Background: Disclosing HIV serostatus is important for HIV prevention and maintenance of health for people living with HIV their spouses and the community, it plays a role in the social relation which is critical in reducing HIV transmission. The process may have positive and negative effects to the HIV infected people who disclose their status. The present study was undertaken to describe HIV serostatus disclosure among HIV infected people attending care and treatment clinic at Sekou-Toure hospital in Mwanza, Tanzania.
Methods: A cross-sectional study was carried out on 270 HIV infected adults attending Care and Treatment Clinic (CTC) at Sekou-Toure hospital between September and October, 2010. A Swahili questionnaire was used to obtain demographic and HIV disclosure information.
Results: Hundred and ninety five (72.5%) of all recruited participants were females, 88.1% (238/270) were aged above 30 years and 44.1% (119/270) were married.
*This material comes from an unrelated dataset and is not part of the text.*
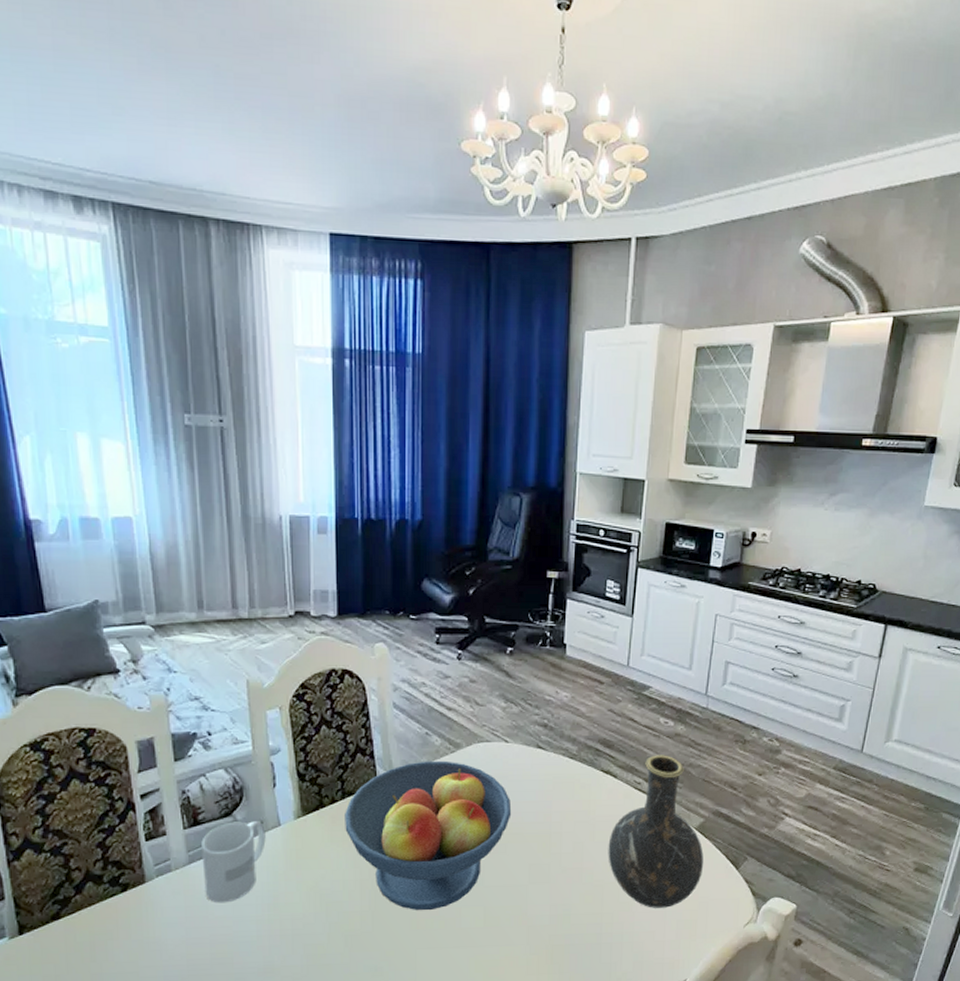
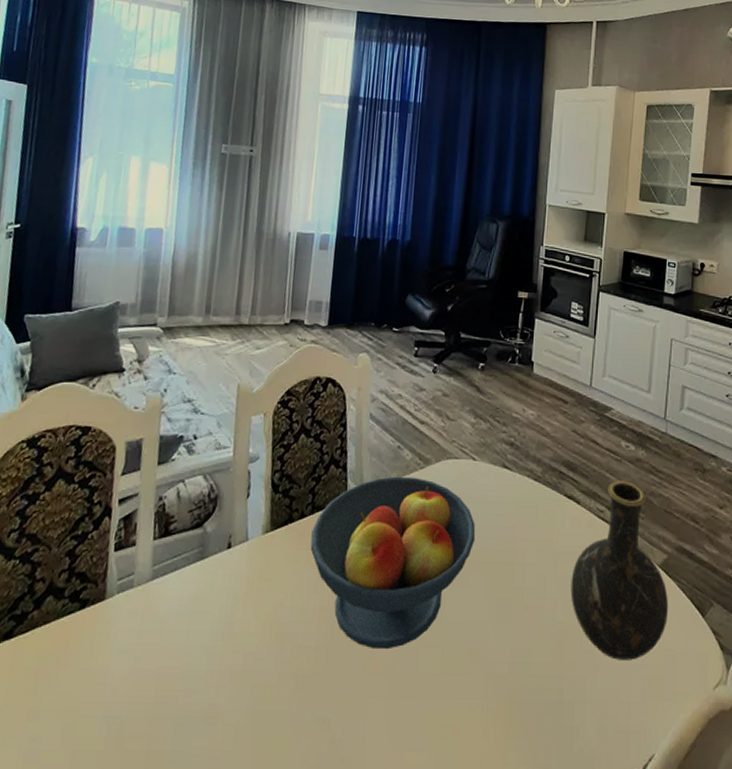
mug: present [201,821,266,903] -> none [162,534,233,629]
The prevalence of serostatus disclosure was 93.3% (252/270) with participants aged above 30 years having significantly higher proportion of serostatus disclosure compared to those aged below 30 years (94.5% vs. 84.4%, p < 0.05). Among the participants who disclosed their status, 69.3% reported closeness to the disclosed person as the reason for disclosure while 25.8% (65/252) disclosed because they needed help. Two hundred (79.4%) reported to have received emotional support following disclosure while 25.8% and 29.7% received financial support and freedom to use their anti-retroviral drugs around the person they disclosed their status respectively. Thirty four participants reported to have been discriminated following disclosure and 12 participants reported to have been divorced.
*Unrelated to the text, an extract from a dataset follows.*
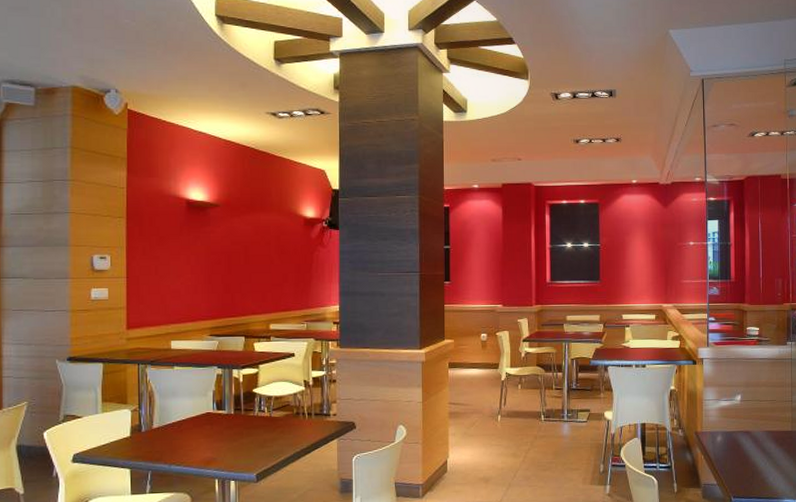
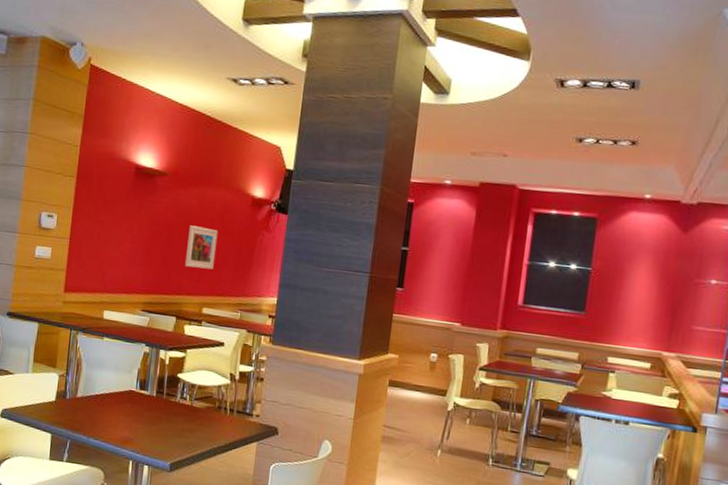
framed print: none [247,250,276,288] -> present [185,225,218,270]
Conclusions: Rate of disclosure of HIV serostatus was noted to be high in this study. Delayed disclosure was also noted in small proportion of participants. Negative outcomes following disclosure of serostatus were reported by participants. Efforts need to be increased to promote disclosure of HIV serostatus in Tanzania through health education and awareness for both HIV infected individuals and the community.